Dilatação Endoscópica
A dilatação é um tratamento mecânico, não anti-inflamatório, reservado para pacientes com estenoses fibróticas significativas e disfagia persistente, apesar do controle da inflamação.
- Técnica: Realizada com balões ou sondas (velas) de calibre progressivo.
- Objetivo: Aliviar a obstrução mecânica e melhorar a disfagia.
- Riscos: O esôfago na EoE é mais friável, havendo um risco aumentado (embora ainda baixo, <1%) de dor pós-procedimento, lacerações profundas ou perfuração. Por isso, a dilatação deve ser feita de forma gentil e gradual.
Complicações e Prognóstico
Complicações
- Estenose Esofágica: A complicação mais comum a longo prazo, resultado do remodelamento fibrótico.
- Impactação Alimentar: Uma consequência direta das estenoses e da dismotilidade.
- Perfuração Esofágica: Rara, pode ser espontânea (síndrome de Boerhaave-like) ou iatrogênica (durante a dilatação ou impactação).
Prognóstico
A EoE é uma condição crônica e recorrente que exige manejo a longo prazo.
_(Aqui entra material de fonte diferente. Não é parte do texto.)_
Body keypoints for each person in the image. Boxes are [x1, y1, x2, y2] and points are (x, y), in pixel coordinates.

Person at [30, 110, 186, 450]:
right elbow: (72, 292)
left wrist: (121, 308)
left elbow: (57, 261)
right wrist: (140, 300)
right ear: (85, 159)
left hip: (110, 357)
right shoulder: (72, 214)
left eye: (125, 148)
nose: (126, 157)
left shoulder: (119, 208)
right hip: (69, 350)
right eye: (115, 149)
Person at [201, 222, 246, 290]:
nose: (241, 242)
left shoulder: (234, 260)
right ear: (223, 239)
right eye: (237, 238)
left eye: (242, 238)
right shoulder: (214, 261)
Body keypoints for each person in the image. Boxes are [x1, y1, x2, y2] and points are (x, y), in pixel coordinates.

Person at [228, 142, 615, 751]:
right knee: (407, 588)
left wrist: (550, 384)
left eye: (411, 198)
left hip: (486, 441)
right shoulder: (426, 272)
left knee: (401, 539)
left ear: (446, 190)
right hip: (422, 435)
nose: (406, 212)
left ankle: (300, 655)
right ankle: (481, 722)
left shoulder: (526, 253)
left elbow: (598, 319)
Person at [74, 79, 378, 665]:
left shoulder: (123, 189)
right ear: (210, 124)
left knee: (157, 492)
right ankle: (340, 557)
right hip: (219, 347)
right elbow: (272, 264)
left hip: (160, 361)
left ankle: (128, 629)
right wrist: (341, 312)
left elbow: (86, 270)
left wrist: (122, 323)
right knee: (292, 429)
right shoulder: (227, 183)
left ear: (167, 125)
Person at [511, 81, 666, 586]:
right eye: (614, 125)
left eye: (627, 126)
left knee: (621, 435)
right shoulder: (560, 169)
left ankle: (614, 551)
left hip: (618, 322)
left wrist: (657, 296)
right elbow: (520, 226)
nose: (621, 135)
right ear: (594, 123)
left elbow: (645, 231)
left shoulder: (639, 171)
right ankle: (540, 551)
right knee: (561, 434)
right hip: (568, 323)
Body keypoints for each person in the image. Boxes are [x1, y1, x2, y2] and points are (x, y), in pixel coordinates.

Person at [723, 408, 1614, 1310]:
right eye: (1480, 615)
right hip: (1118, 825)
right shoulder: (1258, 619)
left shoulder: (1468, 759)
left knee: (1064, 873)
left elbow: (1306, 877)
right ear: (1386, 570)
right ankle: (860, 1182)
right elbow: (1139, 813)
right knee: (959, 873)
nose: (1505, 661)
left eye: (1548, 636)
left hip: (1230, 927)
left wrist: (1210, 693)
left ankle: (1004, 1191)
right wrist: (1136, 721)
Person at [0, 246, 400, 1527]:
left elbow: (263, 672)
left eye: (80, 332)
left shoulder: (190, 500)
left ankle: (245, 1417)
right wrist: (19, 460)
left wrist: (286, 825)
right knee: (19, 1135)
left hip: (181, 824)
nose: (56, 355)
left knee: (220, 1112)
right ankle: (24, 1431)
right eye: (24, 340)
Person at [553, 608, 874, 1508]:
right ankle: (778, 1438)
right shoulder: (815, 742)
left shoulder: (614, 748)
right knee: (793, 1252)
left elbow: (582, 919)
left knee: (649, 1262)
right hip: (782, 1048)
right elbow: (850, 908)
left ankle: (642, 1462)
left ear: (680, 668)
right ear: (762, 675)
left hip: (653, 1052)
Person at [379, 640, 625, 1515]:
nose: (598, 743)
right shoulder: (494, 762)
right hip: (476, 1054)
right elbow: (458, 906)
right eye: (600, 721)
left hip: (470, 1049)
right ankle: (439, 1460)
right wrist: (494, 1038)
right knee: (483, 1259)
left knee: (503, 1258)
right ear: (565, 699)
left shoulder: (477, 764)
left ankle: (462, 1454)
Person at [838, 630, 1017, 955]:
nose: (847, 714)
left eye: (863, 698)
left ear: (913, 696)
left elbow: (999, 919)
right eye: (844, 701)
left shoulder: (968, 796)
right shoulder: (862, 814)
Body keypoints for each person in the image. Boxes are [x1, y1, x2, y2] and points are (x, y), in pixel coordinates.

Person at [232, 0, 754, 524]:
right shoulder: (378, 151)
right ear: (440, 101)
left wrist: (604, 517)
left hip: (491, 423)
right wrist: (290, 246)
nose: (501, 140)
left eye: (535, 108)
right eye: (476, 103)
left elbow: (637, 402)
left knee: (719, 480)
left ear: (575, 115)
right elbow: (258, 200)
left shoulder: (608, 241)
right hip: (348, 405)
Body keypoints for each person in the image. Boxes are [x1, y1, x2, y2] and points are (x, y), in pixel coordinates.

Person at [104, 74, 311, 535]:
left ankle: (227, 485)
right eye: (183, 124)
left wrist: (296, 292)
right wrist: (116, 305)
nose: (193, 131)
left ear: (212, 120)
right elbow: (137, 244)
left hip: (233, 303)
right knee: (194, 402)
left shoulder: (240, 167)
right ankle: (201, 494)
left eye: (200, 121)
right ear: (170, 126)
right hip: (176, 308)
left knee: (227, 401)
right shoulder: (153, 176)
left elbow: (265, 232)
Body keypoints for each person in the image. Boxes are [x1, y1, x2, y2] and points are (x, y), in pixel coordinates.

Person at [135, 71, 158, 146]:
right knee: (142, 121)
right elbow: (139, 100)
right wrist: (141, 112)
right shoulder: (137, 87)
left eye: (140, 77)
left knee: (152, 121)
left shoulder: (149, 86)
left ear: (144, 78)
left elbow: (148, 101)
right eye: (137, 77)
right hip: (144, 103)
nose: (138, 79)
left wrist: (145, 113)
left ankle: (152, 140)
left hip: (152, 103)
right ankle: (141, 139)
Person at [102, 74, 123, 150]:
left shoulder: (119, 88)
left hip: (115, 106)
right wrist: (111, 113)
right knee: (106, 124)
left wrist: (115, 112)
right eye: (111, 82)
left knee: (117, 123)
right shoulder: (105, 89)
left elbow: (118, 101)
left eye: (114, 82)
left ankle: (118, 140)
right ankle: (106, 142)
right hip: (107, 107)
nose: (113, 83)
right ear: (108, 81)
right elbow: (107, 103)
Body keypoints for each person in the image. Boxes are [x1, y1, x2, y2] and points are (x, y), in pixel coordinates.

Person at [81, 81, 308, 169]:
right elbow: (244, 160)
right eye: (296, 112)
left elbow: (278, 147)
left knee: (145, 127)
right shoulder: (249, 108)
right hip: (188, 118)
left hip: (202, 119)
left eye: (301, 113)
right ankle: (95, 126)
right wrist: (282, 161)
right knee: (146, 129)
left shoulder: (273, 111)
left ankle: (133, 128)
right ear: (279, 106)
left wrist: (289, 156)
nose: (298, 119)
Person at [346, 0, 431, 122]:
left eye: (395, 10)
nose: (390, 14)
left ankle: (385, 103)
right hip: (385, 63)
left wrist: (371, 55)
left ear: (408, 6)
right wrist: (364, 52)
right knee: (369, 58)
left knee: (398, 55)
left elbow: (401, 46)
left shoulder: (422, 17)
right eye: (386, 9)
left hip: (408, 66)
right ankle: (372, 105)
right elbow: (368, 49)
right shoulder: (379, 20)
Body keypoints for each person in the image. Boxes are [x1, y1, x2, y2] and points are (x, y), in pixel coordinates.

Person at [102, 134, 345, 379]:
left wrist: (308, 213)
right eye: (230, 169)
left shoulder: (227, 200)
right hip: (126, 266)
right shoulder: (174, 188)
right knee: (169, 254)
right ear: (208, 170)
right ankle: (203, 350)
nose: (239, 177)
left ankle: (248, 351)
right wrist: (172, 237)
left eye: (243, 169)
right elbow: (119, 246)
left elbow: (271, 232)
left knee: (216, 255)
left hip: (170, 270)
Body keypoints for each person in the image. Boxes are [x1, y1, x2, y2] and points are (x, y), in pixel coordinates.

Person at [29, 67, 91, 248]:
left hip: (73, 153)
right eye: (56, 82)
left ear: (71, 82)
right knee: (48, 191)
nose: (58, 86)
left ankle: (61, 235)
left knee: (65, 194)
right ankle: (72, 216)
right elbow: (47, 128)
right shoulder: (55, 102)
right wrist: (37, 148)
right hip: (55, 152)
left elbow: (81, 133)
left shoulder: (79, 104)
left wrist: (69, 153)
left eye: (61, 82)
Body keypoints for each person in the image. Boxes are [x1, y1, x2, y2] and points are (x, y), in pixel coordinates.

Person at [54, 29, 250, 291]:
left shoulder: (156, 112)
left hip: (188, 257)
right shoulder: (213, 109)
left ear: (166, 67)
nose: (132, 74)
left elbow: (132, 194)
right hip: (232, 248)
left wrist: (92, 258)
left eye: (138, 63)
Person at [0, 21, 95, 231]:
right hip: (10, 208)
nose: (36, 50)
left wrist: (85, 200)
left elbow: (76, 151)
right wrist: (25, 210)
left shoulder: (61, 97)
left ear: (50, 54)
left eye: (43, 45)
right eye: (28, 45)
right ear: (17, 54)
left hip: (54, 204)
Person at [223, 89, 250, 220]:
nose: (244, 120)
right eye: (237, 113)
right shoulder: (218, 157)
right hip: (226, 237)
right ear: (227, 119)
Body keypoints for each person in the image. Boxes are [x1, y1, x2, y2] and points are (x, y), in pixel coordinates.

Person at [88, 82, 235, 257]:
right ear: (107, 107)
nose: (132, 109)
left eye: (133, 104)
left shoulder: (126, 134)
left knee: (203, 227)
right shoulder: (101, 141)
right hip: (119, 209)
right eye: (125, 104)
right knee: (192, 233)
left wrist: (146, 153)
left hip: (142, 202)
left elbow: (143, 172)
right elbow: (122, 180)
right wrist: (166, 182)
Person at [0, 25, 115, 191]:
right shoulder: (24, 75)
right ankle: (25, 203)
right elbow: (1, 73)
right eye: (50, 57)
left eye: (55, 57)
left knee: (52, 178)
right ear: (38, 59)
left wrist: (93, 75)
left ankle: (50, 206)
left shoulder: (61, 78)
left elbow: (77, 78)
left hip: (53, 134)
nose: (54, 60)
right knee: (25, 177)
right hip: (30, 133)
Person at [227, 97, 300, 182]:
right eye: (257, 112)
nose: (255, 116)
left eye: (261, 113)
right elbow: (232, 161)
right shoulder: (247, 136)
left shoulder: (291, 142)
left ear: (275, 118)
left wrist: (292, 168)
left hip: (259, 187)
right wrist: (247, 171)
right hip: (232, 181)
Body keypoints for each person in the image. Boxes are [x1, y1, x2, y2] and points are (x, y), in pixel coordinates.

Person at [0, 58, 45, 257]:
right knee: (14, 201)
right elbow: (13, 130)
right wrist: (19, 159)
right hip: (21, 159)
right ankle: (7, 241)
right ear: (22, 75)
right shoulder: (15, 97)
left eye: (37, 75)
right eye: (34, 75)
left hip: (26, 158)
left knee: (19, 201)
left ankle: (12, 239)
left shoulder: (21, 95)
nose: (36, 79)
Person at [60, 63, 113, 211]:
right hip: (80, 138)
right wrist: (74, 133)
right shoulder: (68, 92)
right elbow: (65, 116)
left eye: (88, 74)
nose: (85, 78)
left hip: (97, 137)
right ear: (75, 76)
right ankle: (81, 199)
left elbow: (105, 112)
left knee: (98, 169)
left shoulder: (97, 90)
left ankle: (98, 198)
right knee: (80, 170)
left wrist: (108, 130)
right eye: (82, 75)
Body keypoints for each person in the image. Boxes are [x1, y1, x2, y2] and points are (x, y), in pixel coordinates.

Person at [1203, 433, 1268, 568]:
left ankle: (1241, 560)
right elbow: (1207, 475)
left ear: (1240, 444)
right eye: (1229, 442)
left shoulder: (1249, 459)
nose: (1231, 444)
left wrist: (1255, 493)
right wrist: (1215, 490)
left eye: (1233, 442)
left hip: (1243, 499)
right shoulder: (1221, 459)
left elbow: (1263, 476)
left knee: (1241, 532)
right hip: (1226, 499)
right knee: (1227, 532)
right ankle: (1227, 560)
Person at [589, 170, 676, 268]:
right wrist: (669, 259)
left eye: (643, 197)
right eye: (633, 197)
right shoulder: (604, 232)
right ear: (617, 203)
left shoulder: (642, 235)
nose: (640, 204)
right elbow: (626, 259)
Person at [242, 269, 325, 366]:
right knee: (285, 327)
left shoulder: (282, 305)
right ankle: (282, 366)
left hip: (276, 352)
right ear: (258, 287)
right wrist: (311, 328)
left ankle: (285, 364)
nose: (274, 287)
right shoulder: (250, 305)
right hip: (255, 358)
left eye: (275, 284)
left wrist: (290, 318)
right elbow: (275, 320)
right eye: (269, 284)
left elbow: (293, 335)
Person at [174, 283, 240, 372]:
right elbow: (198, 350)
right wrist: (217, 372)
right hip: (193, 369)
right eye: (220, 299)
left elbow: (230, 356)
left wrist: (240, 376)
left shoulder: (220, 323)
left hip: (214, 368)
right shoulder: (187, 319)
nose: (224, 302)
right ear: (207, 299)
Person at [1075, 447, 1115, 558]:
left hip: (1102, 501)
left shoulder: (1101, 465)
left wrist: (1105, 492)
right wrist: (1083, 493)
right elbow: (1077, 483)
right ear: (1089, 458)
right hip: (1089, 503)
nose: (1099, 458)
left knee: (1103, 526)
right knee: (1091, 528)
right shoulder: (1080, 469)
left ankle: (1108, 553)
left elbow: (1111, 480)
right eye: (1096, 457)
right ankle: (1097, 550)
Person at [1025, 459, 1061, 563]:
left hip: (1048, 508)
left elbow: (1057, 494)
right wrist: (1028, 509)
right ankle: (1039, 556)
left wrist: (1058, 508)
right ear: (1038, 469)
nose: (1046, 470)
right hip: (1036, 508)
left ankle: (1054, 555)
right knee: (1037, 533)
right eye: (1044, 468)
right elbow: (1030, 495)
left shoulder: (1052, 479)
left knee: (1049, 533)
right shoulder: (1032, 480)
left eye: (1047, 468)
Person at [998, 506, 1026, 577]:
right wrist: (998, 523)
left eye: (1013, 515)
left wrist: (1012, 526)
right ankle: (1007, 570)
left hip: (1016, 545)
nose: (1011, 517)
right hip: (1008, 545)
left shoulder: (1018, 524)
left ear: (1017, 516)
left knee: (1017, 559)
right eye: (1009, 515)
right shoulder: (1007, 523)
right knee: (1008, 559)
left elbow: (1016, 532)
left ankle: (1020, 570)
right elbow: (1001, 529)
Não há cura, e a interrupção do tratamento geralmente leva à recidiva dos sintomas e da inflamação. No entanto, o prognóstico geral é bom. É importante ressaltar que, com base nos dados atuais, a Esofagite Eosinofílica não parece aumentar o risco de malignidade esofágica (adenocarcinoma ou carcinoma de células escamosas).
Populações Especiais e Diagnóstico Diferencial
Diferenciação entre EoE e DRGE
Este é um dos principais desafios clínicos e um tópico frequente em exames. Embora haja sobreposição de sintomas, existem diferenças cruciais.
| Característica | Esofagite Eosinofílica (EoE) | Doença do Refluxo Gastroesofágico (DRGE) |
|---|---|---|
| Sintoma Principal | Disfagia para sólidos, impactação alimentar | Pirose (azia), regurgitação |
| História de Atopia | Comum (>50%) | Não associada |
| Resposta ao IBP | Resposta em 30-50% (fenótipo EE-IBP) | Resposta na maioria dos casos |
| Achados Endoscópicos | Anéis, sulcos, exsudatos, traquealização | Erosões, úlceras, esôfago de Barrett (geralmente no esôfago distal) |
| Localização da Eosinofilia | Difusa (esôfago proximal e distal) | Predominantemente distal |
| Contagem de Eosinófilos | Tipicamente alta (≥15/CGA) | Tipicamente baixa (<15/CGA) |
Manejo em Populações Pediátricas vs. Adultos
- População Pediátrica: O foco principal é garantir o crescimento e desenvolvimento adequados. As terapias dietéticas, incluindo a dieta elementar, são usadas com mais frequência. A preocupação com os efeitos a longo prazo dos corticosteroides também influencia as escolhas terapêuticas.
- População Adulta: O manejo foca mais no alívio da disfagia e na prevenção da impactação alimentar. A dilatação endoscópica é uma ferramenta utilizada quase exclusivamente nesta população. A adesão a dietas restritivas pode ser mais desafiadora.
Monitoramento a Longo Prazo
Dado o caráter crônico da doença, o monitoramento é essencial. Pacientes, mesmo que assintomáticos sob tratamento, podem ter inflamação histológica persistente. Recomenda-se o acompanhamento periódico com endoscopia e biópsias para avaliar a resposta ao tratamento e ajustar a terapia conforme necessário, visando a remissão histológica para prevenir o remodelamento fibrótico a longo prazo.